Ao longo dos anos 1990, Preta se dividiu entre a publicidade e a produção cultural, chegando a fundar, com Monique Gardenberg, a Dueto Produções, especializada em filmes publicitários. Mas foi no início dos anos 2000 que ela deu um passo definitivo para a carreira artística, lançando seu primeiro disco, Prêt-à-Porter, e consolidando-se como cantora, apresentadora e ícone do Carnaval carioca com o Bloco da Preta.
A ponte entre criadores e seguidores
Mesmo com o sucesso musical, Preta nunca deixou de atuar como estrategista de imagem e negócios. Em 2017, essa veia empreendedora ganhou corpo quando ela se tornou sócia da Music2Mynd — que mais tarde se tornaria a Mynd, uma das maiores agências de agenciamento de influenciadores do Brasil.
A Mynd foi criada com um objetivo claro: oferecer estrutura profissional para artistas e criadores de conteúdo da cena pop brasileira. Mas sob a liderança de Preta Gil e da CEO Fátima Pissarra, a empresa se tornou algo maior. Tornou-se um símbolo de inclusão, diversidade e protagonismo de grupos historicamente excluídos da publicidade tradicional — artistas negros, LGBTQIA+, mulheres e corpos dissidentes.
Entre os primeiros nomes do casting, estavam figuras como Pabllo Vittar, Luísa Sonza e Pequena Lo, hoje potências nas redes. A agência também foi responsável por inserir essas vozes em campanhas publicitárias de grande alcance, mostrando que a internet poderia — e deveria — refletir a pluralidade do país.

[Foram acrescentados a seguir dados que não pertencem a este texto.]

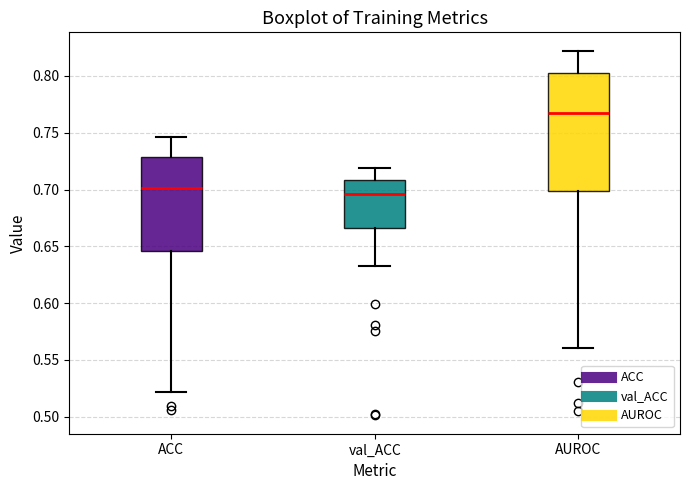

Which box has the highest median line?

AUROC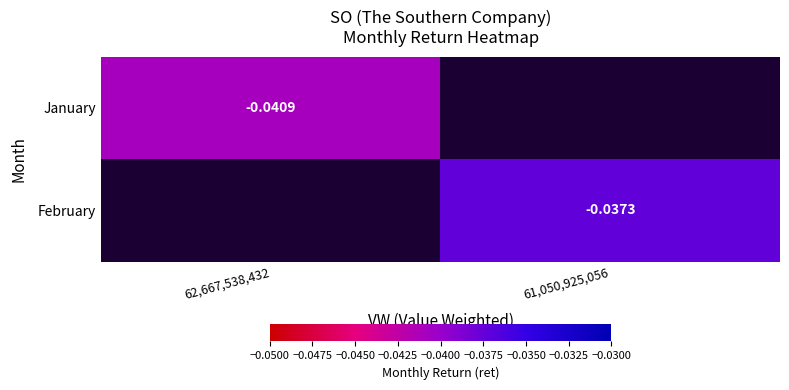

Is the value of January at 62,667,538,432 greater than the value of February at 61,050,925,056?

No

Redes sociais: palco e confessionário
Preta Gil não só abriu caminhos para outros, como ela mesma viveu, nas redes, uma relação transparente com seus seguidores. Seus perfis digitais eram palco, confessionário e trincheira. Foi lá que ela falou sobre sexualidade, enfrentou a gordofobia com coragem, defendeu pautas sociais e, nos últimos anos, compartilhou de maneira corajosa sua batalha contra o câncer.
Essa exposição nunca foi gratuita. Ela entendia que a vulnerabilidade gerava conexão. E, em um cenário onde o público deseja mais do que performances — quer verdades, histórias, humanidade —, Preta foi pioneira. Mostrou que é possível ser artista e ser real, ser influente e ainda assim ser acessível. Com isso, inspirou uma nova geração a se expressar de forma autêntica.
Coragem e inovação
Em entrevista concedida ao Meio & Mensagem em 2022, Preta analisou a evolução da publicidade desde seus primeiros passos na indústria, destacando que as mudanças mais relevantes vieram “de dentro para fora” — das próprias minorias se fortalecendo, criando seus próprios espaços. “As pessoas pretas, criativas, trans, LGBTQIA+ querem ser incluídas. Mas, já que não nos incluem, vamos nos fortalecer”, disse.
Esse espírito de autonomia e resistência esteve presente em todas as frentes da sua vida: nos palcos, na publicidade, nas redes e nos negócios. Em 2019, ao lado dos sócios da Mynd, Preta subiu ao palco para receber o Prêmio Caboré — um dos maiores da indústria — coroando o sucesso da agência como serviço de marketing.
Despedida de uma líder afetiva
Desde maio deste ano, Preta estava em Nova York, tentando tratamentos experimentais contra o câncer. Sua morte, anunciada oficialmente no domingo, gerou comoção nacional. Amigos, artistas e seguidores prestaram homenagens. A Mynd, em nota, afirmou: “Preta foi uma mulher transgressora, sempre à frente do seu tempo. Quebrou paradigmas, provocou reflexões e iluminou caminhos com sua coragem.”
Ela deixa o filho Francisco Gil e a neta Sol de Maria.